Commentaire • 0
Sur la décision
| Référence : | TJ Papeete, tuamotu gambier australes, 26 août 2025, n° 23/00118 |
|---|---|
| Numéro(s) : | 23/00118 |
| Importance : | Inédit |
| Dispositif : | Déclare la demande ou le recours irrecevable |
| Date de dernière mise à jour : | 6 mars 2026 |
| Lire la décision sur le site de la juridiction |
Texte intégral
N° RG 23/00118 – N° Portalis DB36-W-B7H-C7JQ – Page / -
MINUTE N° : 19
JUGEMENT DU : 26 août 2025
DOSSIER : N° RG 23/00118 – N° Portalis DB36-W-B7H-C7JQ
AFFAIRE : [E] [W] C/ [R] [I], [D] [I]
TRIBUNAL CIVIL DE PREMIÈRE INSTANCE DE PAPEETE
ILE DE TAHITI
— ------
SECTION DETACHEE
DES TUAMOTU GAMBIER AUSTRALES
JUGEMENT N° 19
Prononcé le 26 août 2025
DEMANDEUR :
Monsieur [E] [W], commerçant à l’enseigne ENT [W] ODP, immatriculé au registre du commerce et des scoiétés de [Localité 1] sous le numéro TPI [Numéro identifiant 1], et à l’ISPF sous le numéro TAHITI [Numéro identifiant 2], ayant son siège social sis à [Adresse 1]

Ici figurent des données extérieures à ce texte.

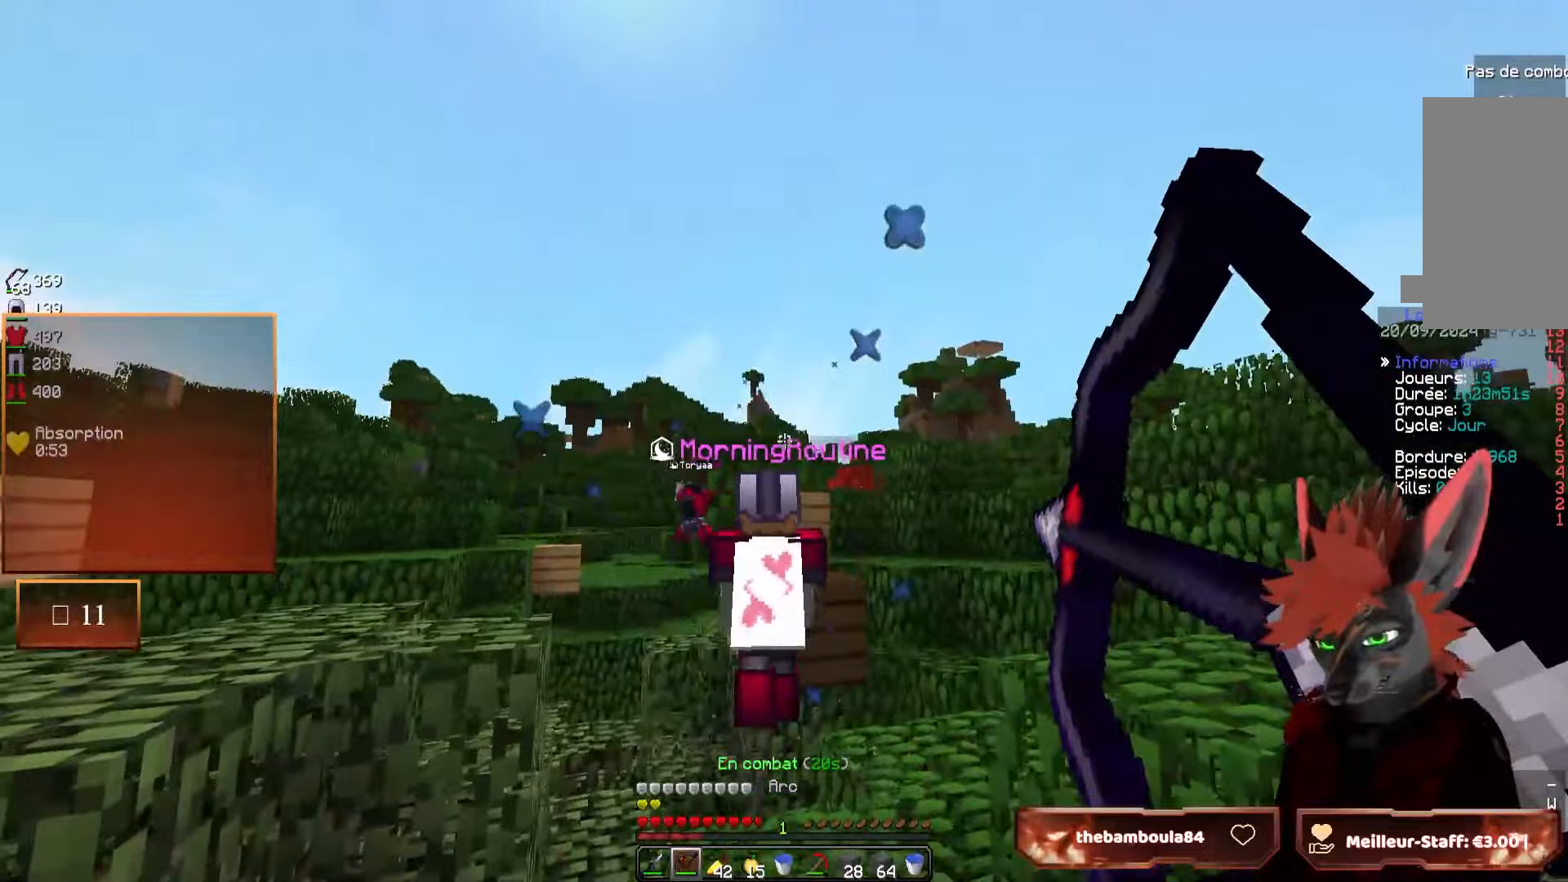
{"keys": ["z"], "mouse": ["right"], "events": []}
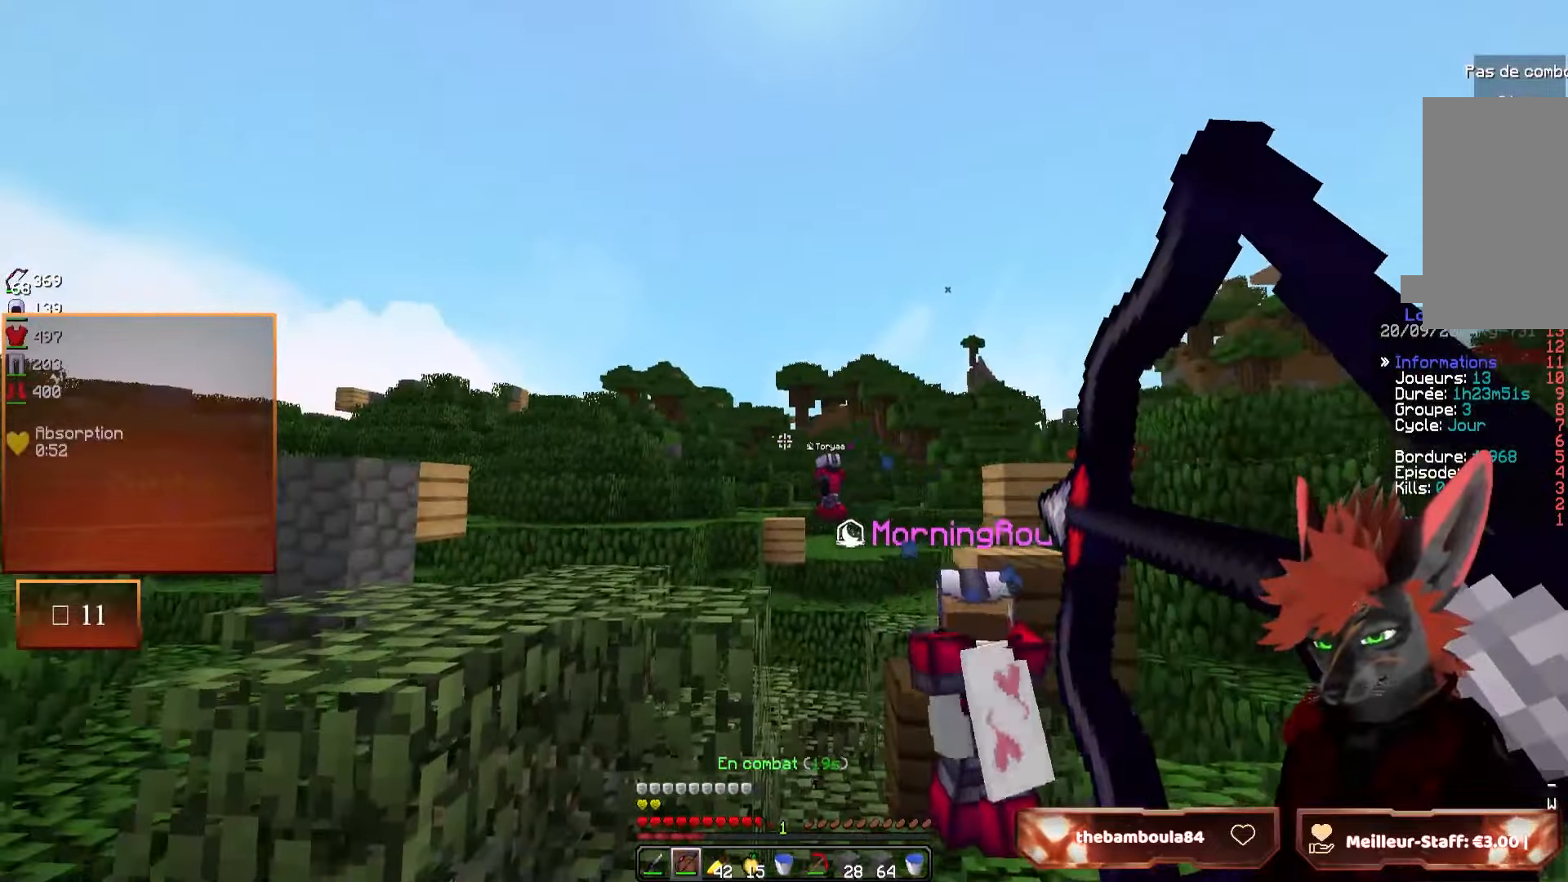
{"keys": ["z"], "mouse": [], "events": [[67, "mouse_right", "up"], [267, "d", "down"], [384, "d", "up"]]}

né le 05 Décembre 1969 à [Localité 2]
de nationalité Française, demeurant [Adresse 1]
représenté par Maître Miguel GRATTIROLA de la SELARL CABINET GRATTIROLA EYRIGNOUX, avocats au barreau de POLYNESIE
DÉFENDEURS :
Madame [R] [I]
née le 01 Décembre 1968 à [Localité 3]
Mariée
de nationalité Française, demeurant [Adresse 2] (TUAMOTU)

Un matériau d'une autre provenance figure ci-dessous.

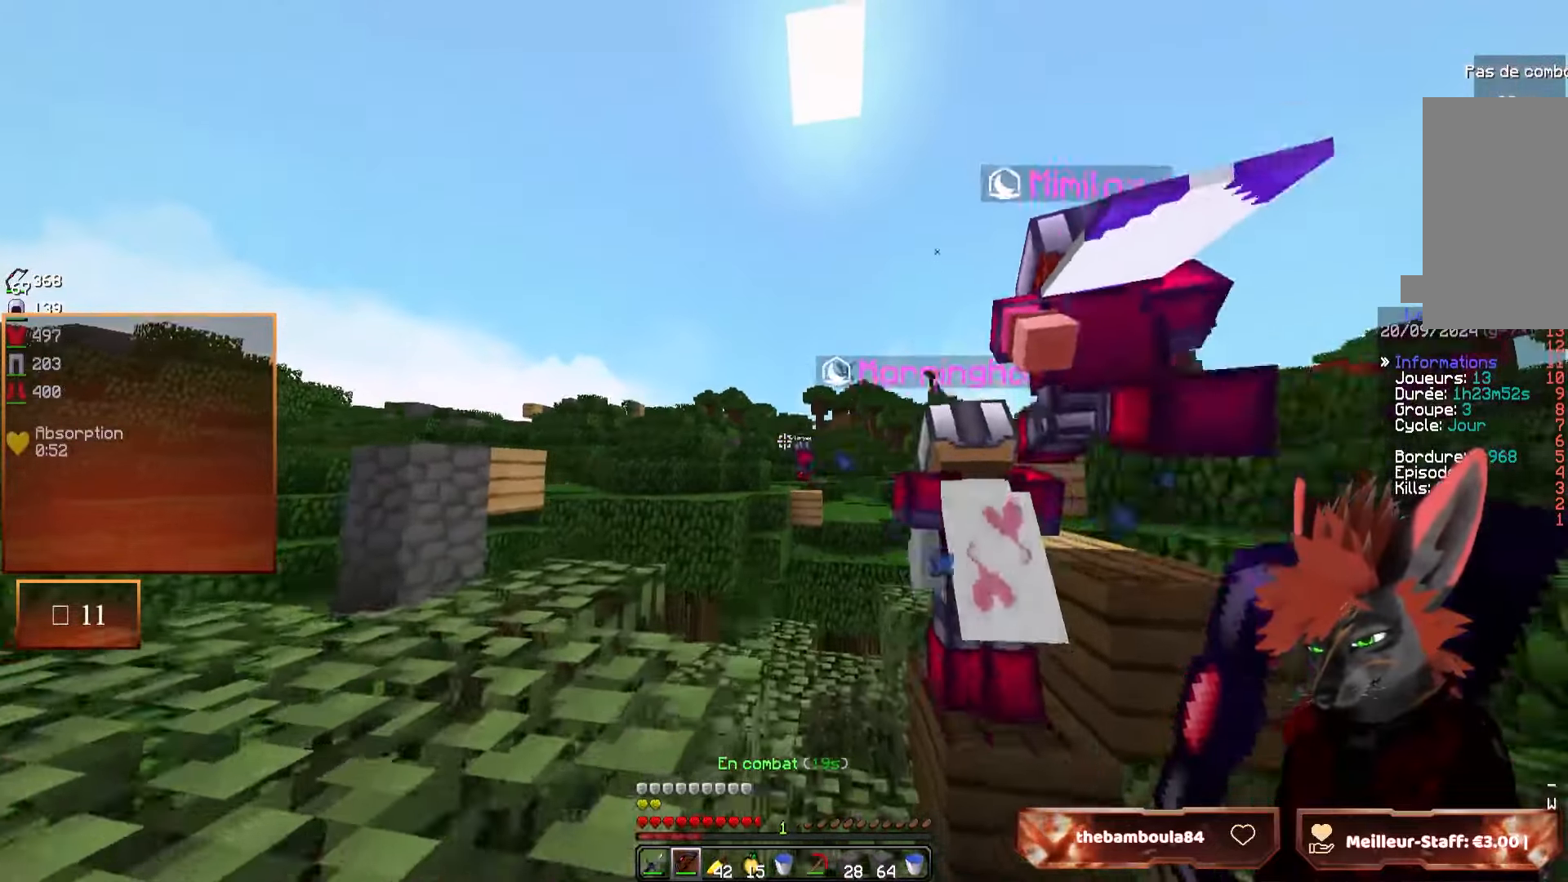
{"keys": ["q", "z"], "mouse": [], "events": [[34, "q", "down"]]}
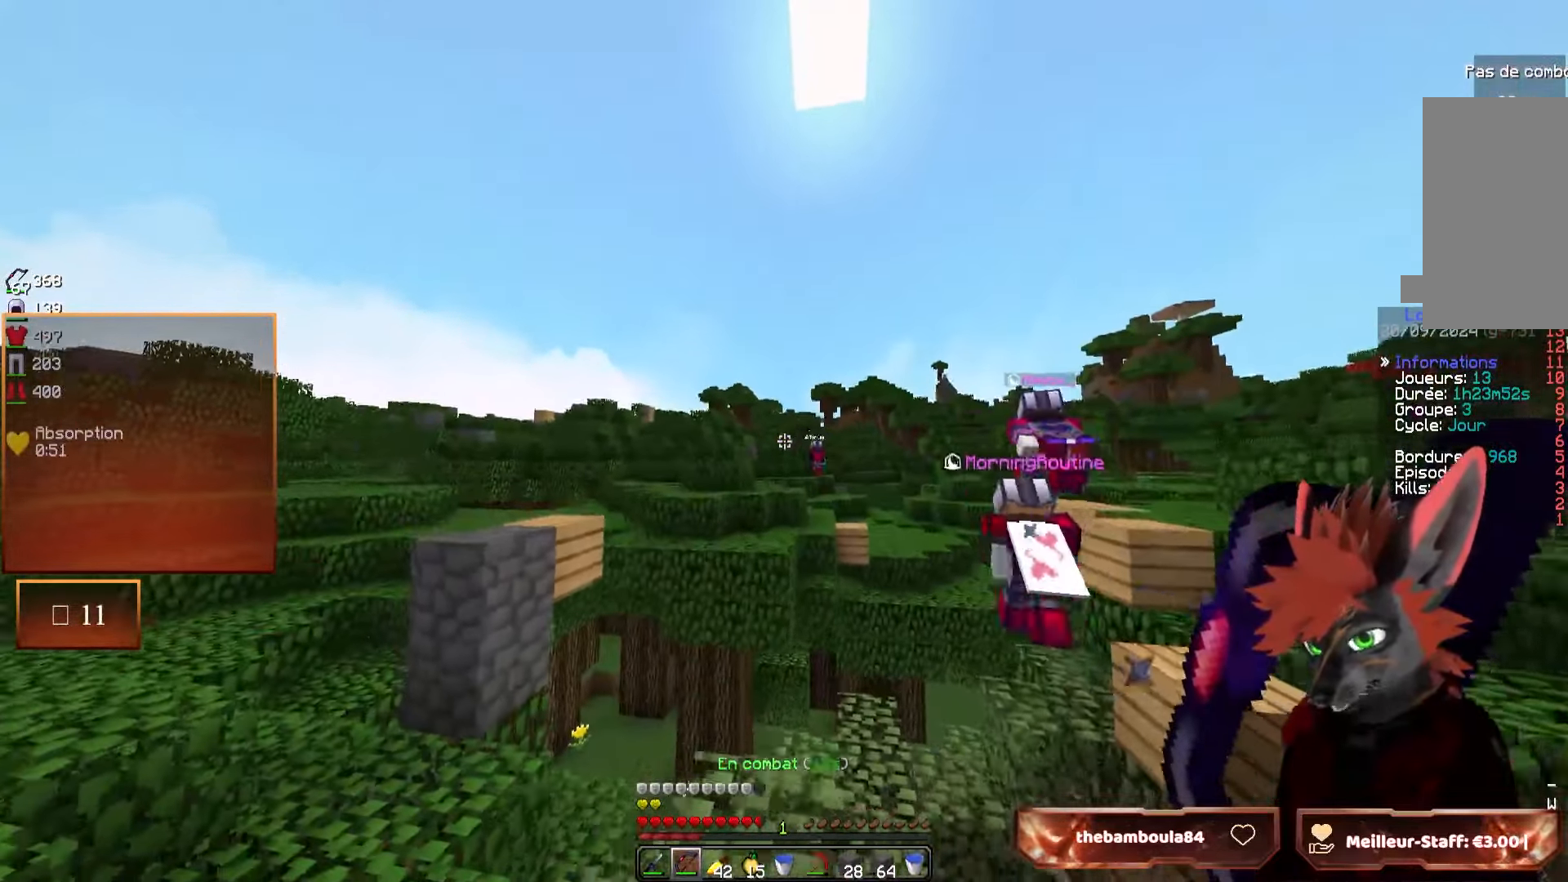
{"keys": ["d"], "mouse": ["right"], "events": [[267, "mouse_right", "down"], [267, "z", "up"], [284, "q", "up"], [450, "d", "down"]]}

représentée par Maître Diana KINTZLER de la SELARL SELARL KINTZLER & ASSOCIES, avocats au barreau de POLYNESIE
Monsieur [D] [I]
né le 28 Avril 1969 à [Localité 4]
de nationalité Française, demeurant [Adresse 3] (TUAMOTU)
représenté par Me Loris PEYTAVIT, avocat au barreau de POLYNESIE
COMPOSITION DU TRIBUNAL
PRÉSIDENT : Laetitia ELLUL-CURETTI
CADRE GREFFIER : Christophe Teiva LIAO HUI KUN
PROCÉDURE
Requête en demande en paiement du prix ou tendant à faire sanctionner le non-paiement du prix – saisine sur renvoi d’une juridiction qui s’est déclarée incompétente territorialement ou en raison de la nature de l’affaire
En date du 24 novembre 2023
Déposée et enregistrée au greffe le 28 novembre 2023
Dossier N° RG 23/00118 – N° Portalis DB36-W-B7H-C7JQ
DÉBATS
En audience publique
JUGEMENT
Prononcé par mise à disposition au greffe le 26 août 2025,
Par décision contradictoire,
En matière civile et en premier ressort ;
Le tribunal après en avoir délibéré,
Faits, procédure et moyens des parties
Par acte d’huissier des 30 septembre et 27 octobre 2022, [E] [W] a fait assigner [R] [I] et [D] [I] devant le tribunal civil de première instance de Papeete en paiement, avec exécution provisoire de la somme de 852.112 F CFP outre intérêts à compter la décision à intervenir au titre d’un contrat d’achat de meubles et fournitures, ce avec exécution provisoire, outre la somme de 150 000 F CFP au titre des frais irrépétibles et aux dépens.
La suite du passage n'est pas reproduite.